Friday, 20 April 2012

Moom walk cycle V27 - V31

Jon gave me some great critique regarding the 'stamping' in my walk cycle, suggesting that I drop the leg on the passing positions in order to give a more subtle step. First are a couple of attempts I made to correct the issue beforehand, then are the ones following his feedback where I tried to integrate his advice - all with varying success, but things that don't work are just as important as those that do. So here we go. Let's blast through this:

Version 27



First, here's the default version, just so you can see what I'm trying to correct. I've made some slight alterations since V25 - couple of things regarding the arms, just to loosen them up a tad. The legs do look pretty off in comparison to the otherwise fairly casual arms. His legs have a definite 'kick' to them.

Version 28



Here, all I'd done is very slightly adjust the foot roll on the up position, trying to bring it a little lower and closer to the contact pose. It's only a very subtle change and it does appear to have smoothed things out by a fraction - but not really enough to be noticeable to anybody that hasn't been staring at it for 4 million hours.

Version 29

First attempt following Jon's feedback where I tried dropping both the legs on the contact pose and also bringing the leg on the contact a little closer to the up position. It didn't exactly work; the issue I'm having is that dropping the leg of the passing position, the foot scrapes or goes straight through the floor. I can adjust the foot roll to try and bring it back up but rotating it back too far (in favour of the previous pose) causes it to twist uncomfortably, and also raises the knee again - which puts me straight back to square one. Rotating it forward lessens the height of the knee but this is problematic in that the foot, rather than delaying and dragging, then looks very robotic as we can see above. It needs to drag a little for flexibility. It also means that the space between the trailing leg on the down and passing positions is very small, causing the leg to delay at the crossover.

I also had to adjust the bend in the trailing leg on the down position to compensate for the lower passing position - otherwise the knee and leg were bent more on the down position, causing a bit of a jump/'pop' as it tried to interpolate the two keys.

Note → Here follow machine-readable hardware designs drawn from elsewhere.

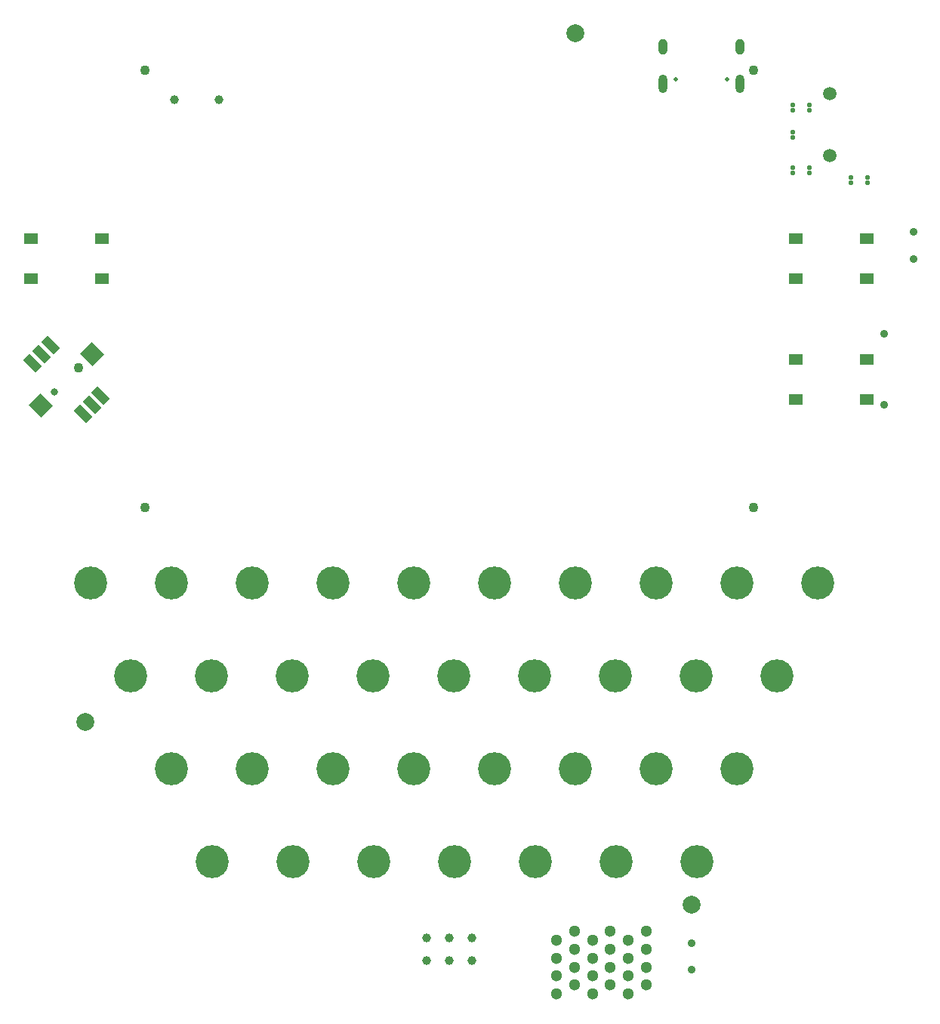
<source format=gbr>
G04 #@! TF.GenerationSoftware,KiCad,Pcbnew,7.99.0-1.20230515git1adcb86.fc37*
G04 #@! TF.CreationDate,2023-05-21T15:33:58+01:00*
G04 #@! TF.ProjectId,tr23-badge-r2,74723233-2d62-4616-9467-652d72322e6b,r2*
G04 #@! TF.SameCoordinates,Original*
G04 #@! TF.FileFunction,Soldermask,Top*
G04 #@! TF.FilePolarity,Negative*
%FSLAX46Y46*%
G04 Gerber Fmt 4.6, Leading zero omitted, Abs format (unit mm)*
G04 Created by KiCad (PCBNEW 7.99.0-1.20230515git1adcb86.fc37) date 2023-05-21 15:33:58*
%MOMM*%
%LPD*%
G01*
G04 APERTURE LIST*
G04 Aperture macros list*
%AMRotRect*
0 Rectangle, with rotation*
0 The origin of the aperture is its center*
0 $1 length*
0 $2 width*
0 $3 Rotation angle, in degrees counterclockwise*
0 Add horizontal line*
21,1,$1,$2,0,0,$3*%
G04 Aperture macros list end*
%ADD10C,1.300000*%
%ADD11C,2.000000*%
%ADD12C,1.100000*%
%ADD13R,1.550000X1.300000*%
%ADD14C,0.800000*%
%ADD15RotRect,2.000000X1.000000X135.000000*%
%ADD16RotRect,2.000000X1.800000X135.000000*%
%ADD17C,0.500000*%
%ADD18O,1.000000X2.100000*%
%ADD19O,1.000000X1.800000*%
%ADD20C,0.900000*%
%ADD21C,1.000000*%
%ADD22C,1.500000*%
%ADD23C,0.550000*%
%ADD24C,3.700000*%
G04 APERTURE END LIST*
D10*
G04 #@! TO.C,SPEAKER1*
X168600000Y-151850000D03*
X164600000Y-151850000D03*
X160600000Y-151850000D03*
X170600000Y-150850000D03*
X166600000Y-150850000D03*
X162600000Y-150850000D03*
X168600000Y-149850000D03*
X164600000Y-149850000D03*
X160600000Y-149850000D03*
X170600000Y-148850000D03*
X166600000Y-148850000D03*
X162600000Y-148850000D03*
X168600000Y-147850000D03*
X164600000Y-147850000D03*
X160600000Y-147850000D03*
X170600000Y-146850000D03*
X166600000Y-146850000D03*
X162600000Y-146850000D03*
X168600000Y-145850000D03*
X164600000Y-145850000D03*
X160600000Y-145850000D03*
X170600000Y-144850000D03*
X166600000Y-144850000D03*
X162600000Y-144850000D03*
G04 #@! TD*
D11*
G04 #@! TO.C,FID1*
X107702000Y-121357500D03*
G04 #@! TD*
G04 #@! TO.C,FID2*
X162702000Y-44157500D03*
G04 #@! TD*
G04 #@! TO.C,FID3*
X175702000Y-141857500D03*
G04 #@! TD*
D12*
G04 #@! TO.C,DISP1*
X114377500Y-97362500D03*
X182627500Y-97362500D03*
X114377500Y-48322500D03*
X182627500Y-48322500D03*
G04 #@! TD*
D13*
G04 #@! TO.C,S4*
X101647000Y-67167500D03*
X109607000Y-67167500D03*
X109607000Y-71667500D03*
X101647000Y-71667500D03*
G04 #@! TD*
D14*
G04 #@! TO.C,S5*
X104283497Y-84336003D03*
D12*
X106970503Y-81648997D03*
D15*
X107447801Y-86828555D03*
X108455427Y-85820927D03*
X109463054Y-84813300D03*
X101790946Y-81171700D03*
X102798573Y-80164073D03*
X103806200Y-79156446D03*
D16*
X102763218Y-85856282D03*
X108490783Y-80128718D03*
G04 #@! TD*
D13*
G04 #@! TO.C,S6*
X187397000Y-67167500D03*
X195357000Y-67167500D03*
X195357000Y-71667500D03*
X187397000Y-71667500D03*
G04 #@! TD*
G04 #@! TO.C,S7*
X187397000Y-80742500D03*
X195357000Y-80742500D03*
X195357000Y-85242500D03*
X187397000Y-85242500D03*
G04 #@! TD*
D17*
G04 #@! TO.C,J2*
X173910001Y-49357500D03*
X179689999Y-49357500D03*
D18*
X172480000Y-49857500D03*
D19*
X172480000Y-45707500D03*
D18*
X181120000Y-49857500D03*
D19*
X181120000Y-45707500D03*
G04 #@! TD*
D20*
G04 #@! TO.C,S3*
X200650000Y-69457500D03*
X200650000Y-66457500D03*
G04 #@! TD*
G04 #@! TO.C,J7*
X197300000Y-77807500D03*
X197300000Y-85807500D03*
G04 #@! TD*
D21*
G04 #@! TO.C,J3*
X117700000Y-51607500D03*
X122700000Y-51607500D03*
G04 #@! TD*
D22*
G04 #@! TO.C,J5*
X191250000Y-50907500D03*
X191250000Y-57907500D03*
D23*
X187050000Y-55207500D03*
X187050000Y-55807500D03*
X187050000Y-52207500D03*
X188950000Y-52207500D03*
X187050000Y-52807500D03*
X188950000Y-52807500D03*
X193550000Y-60307500D03*
X195450000Y-60307500D03*
X193550000Y-60907500D03*
X195450000Y-60907500D03*
X187050000Y-59207500D03*
X188950000Y-59207500D03*
X187050000Y-59807500D03*
X188950000Y-59807500D03*
G04 #@! TD*
D24*
G04 #@! TO.C,SW5*
X180793000Y-105752500D03*
G04 #@! TD*
G04 #@! TO.C,SW14*
X153605000Y-126582500D03*
G04 #@! TD*
G04 #@! TO.C,SW12*
X162669000Y-105752500D03*
G04 #@! TD*
D21*
G04 #@! TO.C,J6*
X145967000Y-148145500D03*
X145967000Y-145605500D03*
X148507000Y-148145500D03*
X148507000Y-145605500D03*
X151047000Y-148145500D03*
X151047000Y-145605500D03*
G04 #@! TD*
D24*
G04 #@! TO.C,SW16*
X149075000Y-116172500D03*
G04 #@! TD*
G04 #@! TO.C,SW32*
X158205000Y-136992500D03*
G04 #@! TD*
G04 #@! TO.C,SW1*
X189855000Y-105752500D03*
G04 #@! TD*
G04 #@! TO.C,SW28*
X117357000Y-126582500D03*
G04 #@! TD*
G04 #@! TO.C,SW21*
X131019000Y-136992500D03*
G04 #@! TD*
G04 #@! TO.C,SW26*
X126421000Y-105752500D03*
G04 #@! TD*
G04 #@! TO.C,SW18*
X144545000Y-105752500D03*
G04 #@! TD*
G04 #@! TO.C,SW29*
X117359000Y-105752500D03*
G04 #@! TD*
G04 #@! TO.C,SW34*
X140081000Y-136992500D03*
G04 #@! TD*
G04 #@! TO.C,SW31*
X108297000Y-105752500D03*
G04 #@! TD*
G04 #@! TO.C,SW8*
X167267000Y-136992500D03*
G04 #@! TD*
G04 #@! TO.C,SW30*
X112827000Y-116172500D03*
G04 #@! TD*
G04 #@! TO.C,SW9*
X171731000Y-105752500D03*
G04 #@! TD*
G04 #@! TO.C,SW20*
X135481000Y-126582500D03*
G04 #@! TD*
G04 #@! TO.C,SW7*
X171729000Y-126582500D03*
G04 #@! TD*
G04 #@! TO.C,SW10*
X167199000Y-116172500D03*
G04 #@! TD*
G04 #@! TO.C,SW27*
X121889000Y-116172500D03*
G04 #@! TD*
G04 #@! TO.C,SW2*
X185323000Y-116172500D03*
G04 #@! TD*
G04 #@! TO.C,SW23*
X130951000Y-116172500D03*
G04 #@! TD*
G04 #@! TO.C,SW3*
X180791000Y-126582500D03*
G04 #@! TD*
G04 #@! TO.C,SW13*
X158137000Y-116172500D03*
G04 #@! TD*
G04 #@! TO.C,SW15*
X153607000Y-105752500D03*
G04 #@! TD*
D20*
G04 #@! TO.C,S8*
X175705000Y-149150000D03*
X175705000Y-146150000D03*
G04 #@! TD*
D24*
G04 #@! TO.C,SW11*
X162667000Y-126582500D03*
G04 #@! TD*
G04 #@! TO.C,SW17*
X144543000Y-126582500D03*
G04 #@! TD*
G04 #@! TO.C,SW4*
X176329000Y-136992500D03*
G04 #@! TD*
G04 #@! TO.C,SW6*
X176261000Y-116172500D03*
G04 #@! TD*
G04 #@! TO.C,SW33*
X149143000Y-136992500D03*
G04 #@! TD*
G04 #@! TO.C,SW24*
X126419000Y-126582500D03*
G04 #@! TD*
G04 #@! TO.C,SW25*
X121957000Y-136992500D03*
G04 #@! TD*
G04 #@! TO.C,SW19*
X140013000Y-116172500D03*
G04 #@! TD*
G04 #@! TO.C,SW22*
X135483000Y-105752500D03*
G04 #@! TD*
M02*

</source>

Unfortunately lessening the bend in the knee now means there's too little movement to stretch equally across the frames - as a result the knees on both legs start to bend at exactly the same time and move almost in perfect synch, which looks a little peculiar and quite robotic to me?

It may also be me but I kind of think that dropping the leg looks a bit like he doesn't bring it up far enough - the walk just seems to lose a lot of the feeling of weight?

I'm actually wondering if the stamping is actually more to do with the large gap between the legs on the up and contact keys - closely observing it, I can see it almost looks as if he's kicking his leg out. I think perhaps I just need to alter those positions so that the legs are just a little closer together in terms of posing so that it's a bit smoother?

Version 31



All of these captures look exactly the same... it must look like I haven't changed anything! I guess it's one of those things; when you've been staring at something frame-by-frame for so long you can pinpoint every tiny little thing in each frame. Things that nobody else in their right mind would ever notice.

Anyway, here I just tried adjusting the contact pose very slightly so that the step was a little less wide, allowing the leg enough time to travel smoothly from one pose to the next. It seems to have gone some way to removing that 'kick,' but it also plops me back to square one where my step wasn't quite wide enough. I think that, really, it's the up position that needs to change more than anything. If I can just tinker with the foot roll and leg position I might be able to figure out a way to smooth it out a little.